Adjust your water heater
Heating water can get expensive. According to the Department of Energy, “water heating can account for 14% to 25% of the energy consumed in your home.” Adjusting the temperate to the warm setting (120°F) will help you lower your costs. And if you have an older water heater, cover it with a water heater blanket to insulate it better.

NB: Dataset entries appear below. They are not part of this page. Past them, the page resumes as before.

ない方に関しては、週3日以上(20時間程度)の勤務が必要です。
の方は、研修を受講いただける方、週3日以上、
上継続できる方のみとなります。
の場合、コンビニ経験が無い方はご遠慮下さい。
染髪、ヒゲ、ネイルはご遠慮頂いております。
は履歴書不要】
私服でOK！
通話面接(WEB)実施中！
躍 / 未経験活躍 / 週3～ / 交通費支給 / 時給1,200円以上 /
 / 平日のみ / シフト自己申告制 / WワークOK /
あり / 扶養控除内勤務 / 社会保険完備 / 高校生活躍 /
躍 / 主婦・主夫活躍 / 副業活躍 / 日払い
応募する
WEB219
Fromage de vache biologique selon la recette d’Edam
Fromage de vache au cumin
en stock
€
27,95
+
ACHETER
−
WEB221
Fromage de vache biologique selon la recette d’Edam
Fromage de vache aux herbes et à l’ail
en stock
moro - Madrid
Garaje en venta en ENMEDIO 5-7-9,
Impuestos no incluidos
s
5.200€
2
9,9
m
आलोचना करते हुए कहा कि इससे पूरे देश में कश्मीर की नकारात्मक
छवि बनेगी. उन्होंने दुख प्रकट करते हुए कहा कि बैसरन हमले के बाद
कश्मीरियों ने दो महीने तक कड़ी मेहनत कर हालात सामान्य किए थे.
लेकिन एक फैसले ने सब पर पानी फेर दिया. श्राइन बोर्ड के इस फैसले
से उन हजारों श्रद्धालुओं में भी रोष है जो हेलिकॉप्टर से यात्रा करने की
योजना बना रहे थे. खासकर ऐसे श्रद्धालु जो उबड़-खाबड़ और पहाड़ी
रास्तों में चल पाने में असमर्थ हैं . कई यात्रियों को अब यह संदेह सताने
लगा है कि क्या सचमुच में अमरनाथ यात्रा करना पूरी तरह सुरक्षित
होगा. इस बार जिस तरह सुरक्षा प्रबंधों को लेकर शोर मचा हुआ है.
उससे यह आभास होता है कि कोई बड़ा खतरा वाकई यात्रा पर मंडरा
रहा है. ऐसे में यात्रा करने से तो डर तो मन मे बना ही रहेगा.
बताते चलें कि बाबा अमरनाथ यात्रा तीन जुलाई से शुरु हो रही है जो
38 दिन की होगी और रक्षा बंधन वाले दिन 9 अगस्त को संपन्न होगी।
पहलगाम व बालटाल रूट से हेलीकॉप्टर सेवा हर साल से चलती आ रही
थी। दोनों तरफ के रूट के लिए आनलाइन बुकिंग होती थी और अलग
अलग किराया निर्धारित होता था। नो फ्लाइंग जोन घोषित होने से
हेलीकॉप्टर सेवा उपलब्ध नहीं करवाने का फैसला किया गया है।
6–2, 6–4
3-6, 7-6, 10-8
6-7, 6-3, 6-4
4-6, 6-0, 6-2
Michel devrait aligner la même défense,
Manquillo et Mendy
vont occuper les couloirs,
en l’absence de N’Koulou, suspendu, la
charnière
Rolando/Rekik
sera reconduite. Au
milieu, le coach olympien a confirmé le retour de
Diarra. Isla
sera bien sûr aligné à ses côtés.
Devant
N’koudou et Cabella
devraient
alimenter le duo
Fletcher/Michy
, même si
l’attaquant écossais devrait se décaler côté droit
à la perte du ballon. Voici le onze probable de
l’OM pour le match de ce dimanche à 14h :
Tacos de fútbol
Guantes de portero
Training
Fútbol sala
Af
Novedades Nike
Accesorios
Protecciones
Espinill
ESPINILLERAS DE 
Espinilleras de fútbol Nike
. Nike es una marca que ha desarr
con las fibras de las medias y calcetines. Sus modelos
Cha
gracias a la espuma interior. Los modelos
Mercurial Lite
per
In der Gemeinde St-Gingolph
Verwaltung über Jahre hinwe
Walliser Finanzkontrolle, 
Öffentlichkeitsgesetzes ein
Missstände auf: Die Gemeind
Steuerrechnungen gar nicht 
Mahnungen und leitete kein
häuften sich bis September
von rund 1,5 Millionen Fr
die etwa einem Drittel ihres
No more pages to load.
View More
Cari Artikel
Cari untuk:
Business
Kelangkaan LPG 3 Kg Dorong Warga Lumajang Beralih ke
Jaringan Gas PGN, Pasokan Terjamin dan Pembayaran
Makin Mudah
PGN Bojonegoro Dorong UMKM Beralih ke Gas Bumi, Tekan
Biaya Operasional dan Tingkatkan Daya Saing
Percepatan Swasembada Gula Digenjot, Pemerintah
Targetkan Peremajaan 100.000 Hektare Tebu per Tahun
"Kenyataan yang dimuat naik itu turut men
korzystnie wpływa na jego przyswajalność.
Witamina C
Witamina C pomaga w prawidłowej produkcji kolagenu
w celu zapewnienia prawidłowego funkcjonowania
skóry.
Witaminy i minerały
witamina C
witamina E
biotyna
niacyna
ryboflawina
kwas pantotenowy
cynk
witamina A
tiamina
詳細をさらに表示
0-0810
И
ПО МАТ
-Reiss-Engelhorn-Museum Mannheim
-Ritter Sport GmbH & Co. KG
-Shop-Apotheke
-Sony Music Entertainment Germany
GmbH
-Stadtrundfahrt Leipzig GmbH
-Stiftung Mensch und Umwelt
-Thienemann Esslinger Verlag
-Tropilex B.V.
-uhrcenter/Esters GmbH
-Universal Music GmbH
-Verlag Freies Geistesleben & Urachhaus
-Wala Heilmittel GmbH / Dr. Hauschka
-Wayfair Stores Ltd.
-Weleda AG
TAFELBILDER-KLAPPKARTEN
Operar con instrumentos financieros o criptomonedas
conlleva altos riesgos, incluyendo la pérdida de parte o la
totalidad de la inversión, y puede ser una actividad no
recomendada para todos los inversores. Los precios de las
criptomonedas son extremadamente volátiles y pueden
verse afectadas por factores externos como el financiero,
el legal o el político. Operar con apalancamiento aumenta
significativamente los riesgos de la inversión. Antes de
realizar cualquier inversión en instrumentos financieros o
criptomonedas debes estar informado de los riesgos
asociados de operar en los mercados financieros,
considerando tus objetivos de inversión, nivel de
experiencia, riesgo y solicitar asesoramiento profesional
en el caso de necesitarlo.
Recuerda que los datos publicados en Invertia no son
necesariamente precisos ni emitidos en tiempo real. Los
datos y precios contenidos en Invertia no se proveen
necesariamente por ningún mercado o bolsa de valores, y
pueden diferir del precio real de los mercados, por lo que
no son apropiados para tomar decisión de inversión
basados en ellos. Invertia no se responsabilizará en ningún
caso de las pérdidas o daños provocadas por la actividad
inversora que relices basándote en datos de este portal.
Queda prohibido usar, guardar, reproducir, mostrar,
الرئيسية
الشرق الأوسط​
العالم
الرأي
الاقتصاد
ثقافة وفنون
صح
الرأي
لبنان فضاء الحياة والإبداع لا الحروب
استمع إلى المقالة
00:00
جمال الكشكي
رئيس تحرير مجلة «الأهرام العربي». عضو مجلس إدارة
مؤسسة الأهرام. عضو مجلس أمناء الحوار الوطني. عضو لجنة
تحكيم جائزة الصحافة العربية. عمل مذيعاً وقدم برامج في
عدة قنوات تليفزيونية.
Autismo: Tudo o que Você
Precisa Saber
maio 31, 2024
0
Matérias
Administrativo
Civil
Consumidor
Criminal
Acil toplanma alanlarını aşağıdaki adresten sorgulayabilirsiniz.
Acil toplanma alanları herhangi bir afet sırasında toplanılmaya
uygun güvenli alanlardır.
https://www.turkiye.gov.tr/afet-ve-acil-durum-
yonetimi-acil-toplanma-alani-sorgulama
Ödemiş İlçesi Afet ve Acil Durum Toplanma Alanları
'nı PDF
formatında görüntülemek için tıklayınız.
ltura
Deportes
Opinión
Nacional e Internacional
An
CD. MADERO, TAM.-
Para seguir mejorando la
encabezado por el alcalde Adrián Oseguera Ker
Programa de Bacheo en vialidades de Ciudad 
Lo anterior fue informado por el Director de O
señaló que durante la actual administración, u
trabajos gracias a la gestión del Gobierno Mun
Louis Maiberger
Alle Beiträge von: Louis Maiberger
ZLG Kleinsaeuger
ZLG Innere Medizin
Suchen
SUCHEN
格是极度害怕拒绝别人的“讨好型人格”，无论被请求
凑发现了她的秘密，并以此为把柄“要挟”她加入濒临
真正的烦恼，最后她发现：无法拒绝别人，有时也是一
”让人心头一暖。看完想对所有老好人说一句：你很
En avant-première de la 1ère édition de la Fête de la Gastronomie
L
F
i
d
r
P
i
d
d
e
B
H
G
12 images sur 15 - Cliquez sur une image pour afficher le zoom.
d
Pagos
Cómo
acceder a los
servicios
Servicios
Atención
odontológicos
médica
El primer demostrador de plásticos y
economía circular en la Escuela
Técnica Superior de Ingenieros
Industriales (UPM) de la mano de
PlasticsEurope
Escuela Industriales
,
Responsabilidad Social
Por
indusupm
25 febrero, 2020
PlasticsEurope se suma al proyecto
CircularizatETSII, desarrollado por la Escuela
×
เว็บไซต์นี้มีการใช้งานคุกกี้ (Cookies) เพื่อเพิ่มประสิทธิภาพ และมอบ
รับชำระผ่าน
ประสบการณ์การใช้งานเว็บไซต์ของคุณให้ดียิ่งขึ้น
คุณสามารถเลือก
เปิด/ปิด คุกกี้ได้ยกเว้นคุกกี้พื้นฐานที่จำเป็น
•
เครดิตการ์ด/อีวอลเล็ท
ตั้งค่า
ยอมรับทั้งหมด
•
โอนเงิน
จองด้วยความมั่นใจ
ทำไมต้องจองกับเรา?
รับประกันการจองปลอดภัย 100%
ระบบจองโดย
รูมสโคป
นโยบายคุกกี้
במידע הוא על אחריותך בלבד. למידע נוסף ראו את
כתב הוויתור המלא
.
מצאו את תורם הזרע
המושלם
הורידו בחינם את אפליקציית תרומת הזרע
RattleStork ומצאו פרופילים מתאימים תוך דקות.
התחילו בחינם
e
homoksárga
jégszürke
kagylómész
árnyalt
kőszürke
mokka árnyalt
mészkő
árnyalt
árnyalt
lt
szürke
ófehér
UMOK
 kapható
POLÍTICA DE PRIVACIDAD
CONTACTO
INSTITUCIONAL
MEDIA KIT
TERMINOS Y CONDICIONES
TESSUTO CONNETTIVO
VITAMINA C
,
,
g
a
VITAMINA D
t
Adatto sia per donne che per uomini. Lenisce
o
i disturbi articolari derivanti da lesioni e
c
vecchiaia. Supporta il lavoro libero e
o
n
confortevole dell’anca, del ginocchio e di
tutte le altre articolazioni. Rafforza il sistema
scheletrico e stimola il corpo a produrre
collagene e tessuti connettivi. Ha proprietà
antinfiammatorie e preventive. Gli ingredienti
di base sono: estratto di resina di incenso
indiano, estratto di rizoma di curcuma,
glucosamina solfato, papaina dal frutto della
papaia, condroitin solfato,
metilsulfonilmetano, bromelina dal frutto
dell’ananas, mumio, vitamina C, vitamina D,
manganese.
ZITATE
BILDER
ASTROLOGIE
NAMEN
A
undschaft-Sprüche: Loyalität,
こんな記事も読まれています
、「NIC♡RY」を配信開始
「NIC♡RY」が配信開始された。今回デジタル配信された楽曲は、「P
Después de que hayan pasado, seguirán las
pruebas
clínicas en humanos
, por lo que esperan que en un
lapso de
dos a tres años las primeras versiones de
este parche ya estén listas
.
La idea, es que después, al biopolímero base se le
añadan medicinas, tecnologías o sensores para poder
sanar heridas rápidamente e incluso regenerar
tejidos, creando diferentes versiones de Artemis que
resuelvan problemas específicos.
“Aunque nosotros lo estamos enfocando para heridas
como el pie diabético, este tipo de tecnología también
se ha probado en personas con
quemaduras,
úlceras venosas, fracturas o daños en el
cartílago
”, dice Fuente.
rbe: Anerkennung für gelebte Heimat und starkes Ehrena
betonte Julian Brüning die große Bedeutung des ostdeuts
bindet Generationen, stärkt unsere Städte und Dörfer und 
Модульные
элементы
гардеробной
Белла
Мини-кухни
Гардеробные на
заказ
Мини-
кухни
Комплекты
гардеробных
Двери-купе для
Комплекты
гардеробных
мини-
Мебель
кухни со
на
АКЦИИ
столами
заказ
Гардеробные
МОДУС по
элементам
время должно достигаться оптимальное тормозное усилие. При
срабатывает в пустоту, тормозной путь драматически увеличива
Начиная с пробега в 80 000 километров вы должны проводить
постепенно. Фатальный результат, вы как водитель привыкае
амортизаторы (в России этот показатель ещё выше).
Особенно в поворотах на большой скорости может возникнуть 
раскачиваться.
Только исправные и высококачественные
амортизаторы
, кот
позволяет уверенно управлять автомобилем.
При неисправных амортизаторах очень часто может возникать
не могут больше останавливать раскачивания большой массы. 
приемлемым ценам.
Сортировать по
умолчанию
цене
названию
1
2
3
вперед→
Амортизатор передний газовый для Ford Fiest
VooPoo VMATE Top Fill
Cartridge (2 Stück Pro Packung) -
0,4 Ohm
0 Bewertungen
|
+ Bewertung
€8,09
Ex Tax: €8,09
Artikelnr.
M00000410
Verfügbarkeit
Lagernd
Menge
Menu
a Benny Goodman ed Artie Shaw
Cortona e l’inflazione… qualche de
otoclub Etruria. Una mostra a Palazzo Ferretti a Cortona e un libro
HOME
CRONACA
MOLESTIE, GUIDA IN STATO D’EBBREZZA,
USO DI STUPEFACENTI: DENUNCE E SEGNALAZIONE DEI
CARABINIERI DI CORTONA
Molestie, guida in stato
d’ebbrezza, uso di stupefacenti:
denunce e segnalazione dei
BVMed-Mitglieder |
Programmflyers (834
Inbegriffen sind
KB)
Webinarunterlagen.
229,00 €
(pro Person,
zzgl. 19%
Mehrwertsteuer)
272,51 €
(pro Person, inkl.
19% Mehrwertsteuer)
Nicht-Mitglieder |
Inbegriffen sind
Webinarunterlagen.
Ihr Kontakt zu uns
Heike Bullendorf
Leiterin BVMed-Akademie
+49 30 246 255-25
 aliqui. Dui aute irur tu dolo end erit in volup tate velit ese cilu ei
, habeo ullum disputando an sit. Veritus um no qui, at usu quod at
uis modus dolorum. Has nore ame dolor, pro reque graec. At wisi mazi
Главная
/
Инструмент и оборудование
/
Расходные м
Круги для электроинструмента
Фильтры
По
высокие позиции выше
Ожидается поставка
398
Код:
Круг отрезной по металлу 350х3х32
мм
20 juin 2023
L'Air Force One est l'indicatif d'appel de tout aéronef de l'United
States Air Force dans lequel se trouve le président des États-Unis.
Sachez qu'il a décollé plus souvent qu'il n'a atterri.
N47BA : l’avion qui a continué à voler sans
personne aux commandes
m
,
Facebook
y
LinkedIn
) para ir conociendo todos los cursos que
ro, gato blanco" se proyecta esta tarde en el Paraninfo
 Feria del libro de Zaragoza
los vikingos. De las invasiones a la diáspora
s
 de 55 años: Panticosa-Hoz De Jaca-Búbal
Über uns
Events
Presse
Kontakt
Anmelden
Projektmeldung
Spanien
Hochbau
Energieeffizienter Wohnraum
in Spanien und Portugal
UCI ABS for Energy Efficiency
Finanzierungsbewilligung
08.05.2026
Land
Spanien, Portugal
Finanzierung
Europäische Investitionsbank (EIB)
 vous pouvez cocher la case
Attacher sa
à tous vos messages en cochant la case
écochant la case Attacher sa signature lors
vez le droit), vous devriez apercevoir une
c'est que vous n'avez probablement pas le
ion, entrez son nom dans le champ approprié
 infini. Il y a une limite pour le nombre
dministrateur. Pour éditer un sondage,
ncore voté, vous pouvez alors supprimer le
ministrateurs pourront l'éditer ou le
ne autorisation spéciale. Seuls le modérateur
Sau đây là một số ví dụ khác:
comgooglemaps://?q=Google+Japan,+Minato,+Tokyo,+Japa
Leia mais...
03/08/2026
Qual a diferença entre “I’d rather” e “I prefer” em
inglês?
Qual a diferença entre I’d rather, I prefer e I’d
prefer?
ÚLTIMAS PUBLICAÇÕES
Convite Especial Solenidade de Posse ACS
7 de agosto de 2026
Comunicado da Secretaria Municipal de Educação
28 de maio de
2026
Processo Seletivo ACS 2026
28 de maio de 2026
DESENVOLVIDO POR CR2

Washing clothes with cold water
An incredible 90% of the energy actually used when washing with warm/hot water goes straight to heating the water. Use the cold water settings when washing clothes and an average household can save at least $200 per year.
Reverse fan blades
Turning the ceiling fan on when it’s cold may seem at cross-purposes with staying warm. But did you know that ceiling fans can be set to either blow air down for cooling or pull air up to circulate the warm air? Try it out with your own fans – there is a little manual switch on the unit or most remotes have a reverse button.
Get a home energy audit
A home energy audit can really help you analyze the best ways to maximize your home’s current energy status and find more ways to improve it. Many utility companies even offer free home energy audits and additional incentives for upgrading appliances to more energy efficient models. Professional audits generally start at around $200 and can go up into the thousands depending on how thorough of an assessment is performed.